The five most-read posts on Scope this week were:
Examining hand hygiene in the emergency department: A group of researchers at Brigham and Women’s Hospital in Boston launched the largest study (subscription required) to date to evaluate hand hygiene of emergency department workers. Study results showed that appropriate hand washing practices were used 90 percent of the time, but also identified some areas in which improvement is needed.
The placenta sacrifices itself to keep baby healthy in case of starvation, research shows: A study (subscription required) involving mice suggests the placenta is intrinsically linked to the fetal hypothalamus and capable of changing its form in order to fit the growing baby’s needs. The findings were published last month in the Proceedings of the National Academy of Sciences.
Can yoga help women suffering from fibromyalgia?: A study recently published in the Journal of Pain Research shows that practicing yoga boosts levels of the stress hormone cortisol and could help ease some symptoms of fibromyalgia such as pain, fatigue, muscle stiffness and depression.

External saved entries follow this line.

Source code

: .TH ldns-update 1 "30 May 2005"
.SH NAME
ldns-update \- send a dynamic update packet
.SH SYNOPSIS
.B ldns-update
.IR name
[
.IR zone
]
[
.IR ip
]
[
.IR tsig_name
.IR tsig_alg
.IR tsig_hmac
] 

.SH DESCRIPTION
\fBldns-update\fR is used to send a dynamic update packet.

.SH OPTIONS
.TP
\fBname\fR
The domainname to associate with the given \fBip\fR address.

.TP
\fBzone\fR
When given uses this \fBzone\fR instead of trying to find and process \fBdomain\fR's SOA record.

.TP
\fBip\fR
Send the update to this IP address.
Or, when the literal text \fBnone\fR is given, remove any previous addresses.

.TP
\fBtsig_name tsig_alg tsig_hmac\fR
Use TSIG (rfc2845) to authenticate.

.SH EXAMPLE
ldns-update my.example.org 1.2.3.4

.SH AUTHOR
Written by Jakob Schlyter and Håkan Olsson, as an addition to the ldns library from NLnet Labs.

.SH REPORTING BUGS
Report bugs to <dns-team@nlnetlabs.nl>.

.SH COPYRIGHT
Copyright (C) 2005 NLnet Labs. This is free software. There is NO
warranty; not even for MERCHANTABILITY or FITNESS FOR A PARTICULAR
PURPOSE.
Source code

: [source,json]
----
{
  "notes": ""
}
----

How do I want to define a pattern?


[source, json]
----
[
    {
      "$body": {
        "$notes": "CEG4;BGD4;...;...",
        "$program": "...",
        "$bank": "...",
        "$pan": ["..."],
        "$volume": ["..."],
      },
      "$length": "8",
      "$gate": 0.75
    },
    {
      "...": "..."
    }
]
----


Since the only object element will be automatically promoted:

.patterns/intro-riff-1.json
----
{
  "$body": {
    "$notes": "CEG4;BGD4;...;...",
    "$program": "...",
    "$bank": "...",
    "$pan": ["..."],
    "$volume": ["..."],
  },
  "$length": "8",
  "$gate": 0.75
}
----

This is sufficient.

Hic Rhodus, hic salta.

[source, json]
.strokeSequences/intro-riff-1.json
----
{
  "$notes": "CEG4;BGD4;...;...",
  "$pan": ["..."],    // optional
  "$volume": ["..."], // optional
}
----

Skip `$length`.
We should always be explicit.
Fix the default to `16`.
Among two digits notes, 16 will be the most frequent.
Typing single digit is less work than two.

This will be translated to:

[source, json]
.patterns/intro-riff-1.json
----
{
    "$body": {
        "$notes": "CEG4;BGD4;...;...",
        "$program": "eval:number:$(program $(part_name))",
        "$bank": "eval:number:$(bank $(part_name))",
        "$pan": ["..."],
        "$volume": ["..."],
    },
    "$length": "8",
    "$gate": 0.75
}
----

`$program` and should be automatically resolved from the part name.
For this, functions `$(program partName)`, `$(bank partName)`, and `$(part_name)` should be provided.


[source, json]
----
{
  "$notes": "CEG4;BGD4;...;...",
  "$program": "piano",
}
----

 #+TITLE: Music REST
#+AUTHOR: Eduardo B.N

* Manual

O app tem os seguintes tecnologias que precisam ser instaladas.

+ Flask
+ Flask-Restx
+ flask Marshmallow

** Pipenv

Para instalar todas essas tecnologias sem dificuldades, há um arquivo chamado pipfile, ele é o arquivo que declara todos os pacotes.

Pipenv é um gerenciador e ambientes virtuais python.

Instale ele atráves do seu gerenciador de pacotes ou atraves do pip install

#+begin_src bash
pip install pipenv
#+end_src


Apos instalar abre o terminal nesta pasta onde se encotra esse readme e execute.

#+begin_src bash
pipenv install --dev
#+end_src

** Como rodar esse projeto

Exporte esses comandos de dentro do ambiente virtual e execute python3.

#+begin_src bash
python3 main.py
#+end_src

What's 1,454 feet tall, glows pink and sounds like country music?: In an event sponsored by the Stanford Women's Cancer Center, Grammy Award-winning singer Martina McBride will perform her new single, “I’m Gonna Love You Through It,” from atop the Empire State Building as part of the month-long breast cancer awareness campaign.
Examining the connection between unstructured playtime and children's emotional health: Many children these days are spending more time involved in academic or adult-directed activities and less time engaged in free play. Findings published in the latest issue of Journal of Play detail the decline of children’s play time and suggest the lack of free play may increase kids' risk for anxiety, depression and problems of attention and self-control.